Click here for more information about the Community Cabinet’s timeline for the school year. The Colton Joint Unified School District’s Community Cabinet was formed to seek input on proposed community priorities for supporting the success of every child from cradle to career, which is one of the Countywide Vision’s regional goals.
San Bernardino County Schools convened a meeting Tuesday to discuss how leaders of different school grade levels would develop strategies to help children and young adults achieve cradle to career success.
Task force leaders received an overview and training for their roles including identifying evidence-based strategies and resources to help students meet their academic and career goals.
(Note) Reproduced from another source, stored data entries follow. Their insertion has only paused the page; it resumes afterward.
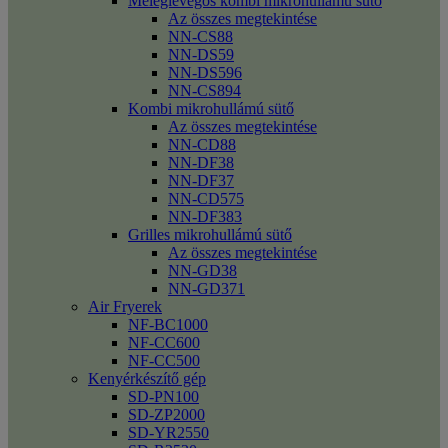
Meleglevegős kombi mikrohullámú sütő
Az összes megtekintése
NN-CS88
NN-DS59
NN-DS596
NN-CS894
Kombi mikrohullámú sütő
Az összes megtekintése
NN-CD88
NN-DF38
NN-DF37
NN-CD575
NN-DF383
Grilles mikrohullámú sütő
Az összes megtekintése
NN-GD38
NN-GD371
Air Fryerek
NF-BC1000
NF-CC600
NF-CC500
Kenyérkészítő gép
SD-PN100
SD-ZP2000
SD-YR2550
A regional goal of the Countywide Vision is to support the success of every child from cradle-to-career which includes:
- Educating the public on the broad impacts of students dropping out of school and the benefits of completing high school and advancing to post-secondary education
- Engaging parents and the community as partners in efforts to improve students throughout their educational careers
- Providing adult intervention, tutoring and mentorship to students
- Addressing the social and economic needs of families that impact educational success
- Setting higher goals for educational and career achievement in the community
- Educating and training the workforce for existing local career opportunities and attract new high-demand jobs to the area
- Fostering entrepreneurship and incorporate training that provides students with the skills to create their own jobs
The San Bernardino County Board of Education adopted a Cradle to Career Roadmap in February. The roadmap identifies key milestones in a child’s personal, social, academic and career readiness.